I also assumed a Bond and transfer cost of R40 000 and Bond Initiation fee of R5 700 when buying, and selling costs of 5% of the sale value (for agents commissions and electrical compliance). These are of course all estimates.

Importantly I am ignoring tax on the rental income and any capital gains which would arise during a sale. What does count in favour of financing a property is that you can offset the interest portion of the bond repayments against the rental income, so while you run at a loss the tax is irrelevant.

Then as a comparison I checked what would have happened if the money put into the house was instead invested in equities.

At some point during the loan repayment on the house, the rental income would exceed the bond payment, maintenance and levy costs. At this point the additional income was invested in equities, but counted towards the investment returns of the house.In my scenario the house started generating cash after the 9th year.

If you would like to see the spreadsheet and full calculation, get in touch and I can send it to you, but, in short, after 20 years the house investment would be worth around R4.68 million while the pure equity investment would be worth around R5 million. So the results are actually pretty close (but Tax on the rental income will decrease the property returns somewhat). And of course the calculation is highly sensitive to any of the inputs and varying them can give you a host of different results. Small changes in some assumptions can result in big differences to the outcome.

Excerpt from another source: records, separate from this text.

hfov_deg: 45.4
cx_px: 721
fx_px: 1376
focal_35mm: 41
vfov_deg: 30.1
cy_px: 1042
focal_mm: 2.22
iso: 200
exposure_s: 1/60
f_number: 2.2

So to conclude a rather lengthy post....

Buying an investment property for cash does not look like a good investment to me, especially when you factor in the tax on the rental income. I think you can do better in other asset classes.

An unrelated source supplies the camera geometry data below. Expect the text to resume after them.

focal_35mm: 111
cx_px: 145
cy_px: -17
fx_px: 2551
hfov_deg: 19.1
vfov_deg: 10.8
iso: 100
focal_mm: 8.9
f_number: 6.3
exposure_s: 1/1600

Buying a property via finance looks like a better proposition, but it may still under perform equities. Also what you need to remember is a Buy To Let Property can concentrate your risk and offers little diversification (one geography, one asset class). Furthermore, leverage (via the home loan) can enhance returns, but it can also enhance losses and concentrates your exposure and risk even more.
Buying a property concentrates your risk, especially if it is leveraged with finance.
In my opinion, it would probably be better to first establish a sizeable portfolio of other asset classes before considering a Buy to Let Property. In that way your risk is far less concentrated and a BTL can actually add some diversification to your investment portfolio. If you insist on property but would like increased diversification maybe you should consider a Listed Property ETF instead (for example the Coreshares Proptrax 10 ETF)?You get exposure to a number of different property types (Commercial, Industrial and Retail) in a number of different locations throughout South Africa and abroad.
If you starting out and want property exposure, consider a diversified property ETF.
Another important lesson I took while researching and writing this blog post is that each property, area, and situation is very unique, and assumptions can vary greatly - so you should always validate any assumptions as thoroughly as possible and then do the calculations and see if it is worth your hard earned money. Run the numbers, it's the only way to know.

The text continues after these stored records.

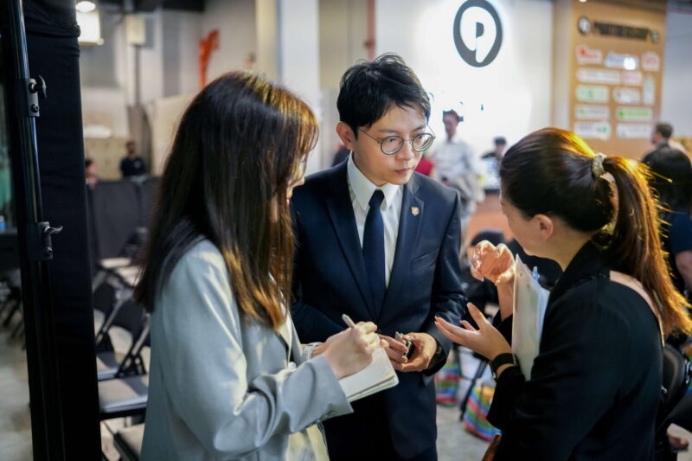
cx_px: 346
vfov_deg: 37.8
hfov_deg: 54.4
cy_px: 230
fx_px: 673
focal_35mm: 35
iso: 4000
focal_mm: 35
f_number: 2
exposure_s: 1/200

Wow, half of 2016 gone already and we find ourselves in July! Blink and you might miss the second half.

Till next time, Stay Stealthy!
 - ~ - ~

1 On the other hand earning more than 700k a year (which is what you need for the top tax bracket) is a very nice problem to have! Out of interest the tax rates for individuals is available on SARS website over here.
2 Of course when this positive cash flow situation was reached the surplus could have been used to pay off the current bond quicker, or towards a second property or any other investment - but for simplicity I just assumed it would be invested in equities.
3 This ETF invests in 10 Listed property companies and include companies which manage properties in overseas locations, so some decent currency and geography diversification.